> AIM OF THE EXERCISE: Continue the forum thread about GPIO output on the Jetson Orin Nano developer kit, picking up after its final reply.

> DOCUMENT PASSAGE:

Jetson Nano Orin Developer kit GPIO output

I am trying to run a simple program with python that outputs a ‘blinking’ signal to the GPIO pins that will turn LEDs on and off to test the implementation of the GPIO pins. I ran the same code on the Jetson Nano developer kit, but when I go to run it on the Jetson Orin Nano developer kit, nothing happens. The following is my code. Where am I going wrong?

import Jetson.GPIO as GPIO
import time

bwoo = 7
lellow = 15
gween = 29
wed = 31

pins = [bwoo, lellow, gween, wed]
GPIO.setmode(GPIO.BOARD)

for pin in pins:
GPIO.setup(pin, GPIO.OUT, initial=GPIO.LOW)

try:
while True:

GPIO.output(bwoo, GPIO.HIGH)
time.sleep(0.1)
GPIO.output(bwoo, GPIO.LOW)
time.sleep(0.1)

GPIO.output(lellow, GPIO.HIGH)
time.sleep(0.1)
GPIO.output(lellow, GPIO.LOW)
time.sleep(0.1)

GPIO.output(gween, GPIO.HIGH)
time.sleep(0.1)
GPIO.output(gween, GPIO.LOW)
time.sleep(0.1)

GPIO.output(wed, GPIO.HIGH)
time.sleep(0.1)
GPIO.output(wed, GPIO.LOW)
time.sleep(0.1)

except KeyboardInterrupt:

GPIO.cleanup()

Edit: We tried the sample code simple_out.py and there was no output to the GPIO pins

What L4T version?

Where do I find that information?

cat /etc/nv_tegra_release

Will tell you.

At work at the moment. Will check when I get home and get back to you.

output was as follows:

#r36 (release), REVISION: 2.0, GCID: 35084178, BOARD: generic, EABI: aarch64, DATE: Tue Dec 19 05:55:03 UTC 2023
#KERNEL_VARIANT: oot
TARGET_USERPACE_LIB_DIR=nvidia
TARGET_USERSPACE_LIB_DIR_PATH=usr/lib/aarch64-linux-gnu/nvidia

This will no longer take effect on rel-36.
pin 7, 15, 29, 31 are all by default input pins, and you have to modify the pinmux spreadsheet to make them output pins.

> DATASET EXCERPT:
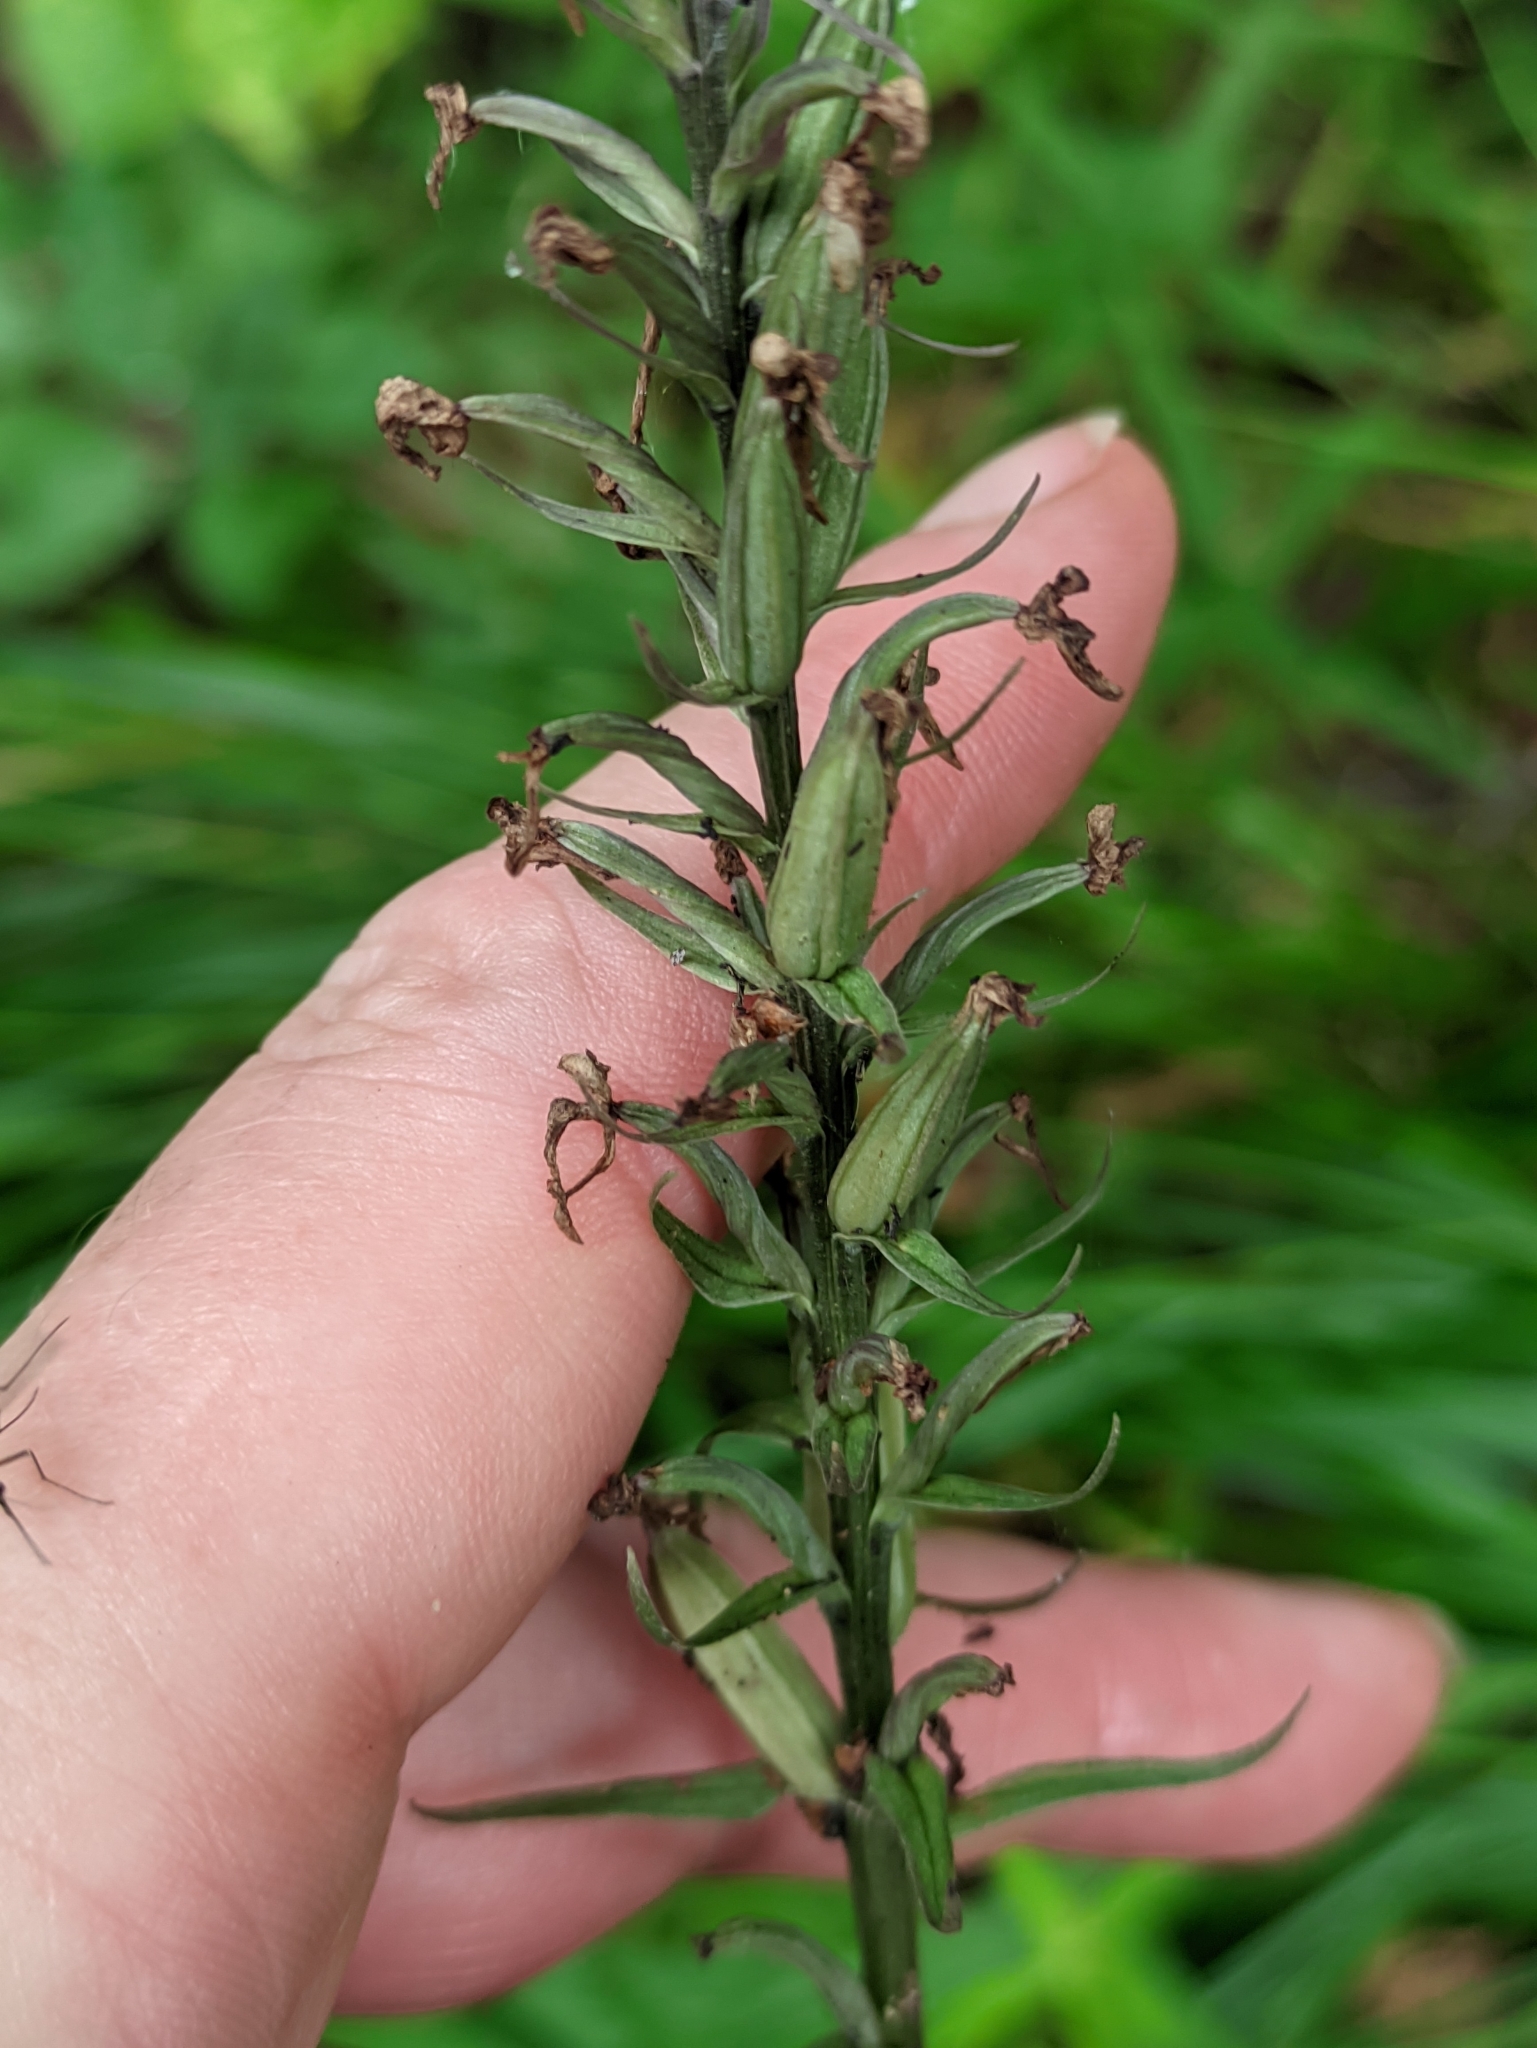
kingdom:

> WRITTEN RESPONSE:
https://docs.nvidia.com/jetson/archives/r36.2/DeveloperGuide/HR/JetsonModuleAdaptationAndBringUp/JetsonOrinNxNanoSeries.html#mb1-configuration-changes

Whenever I try to use the sheet that you download there, it comes up with syntax errors and is unusable, the other way doesn’t give the correct information for the right GPIO pins. Can you just tell me how to make the pins act as outputs because the information I’ve spent hours sifting through is doing no good.

Open the sheet with Excel on Windows.
Then copy the generated pinmux to a Linux PC for flashing.

How do you flash it with those files? The page you referred me to talks about saving those files in a bootloader directory, but you mentioned flashing with them. Which should I do? I am having a hard time navigating to where the nvidia page says to save the pinmux files from the excel sheet.

Save them and then flash with them.
Anything you don’t get?

What I don’t “get” is how to flash with those files using the sdk manager. Your answers are vague.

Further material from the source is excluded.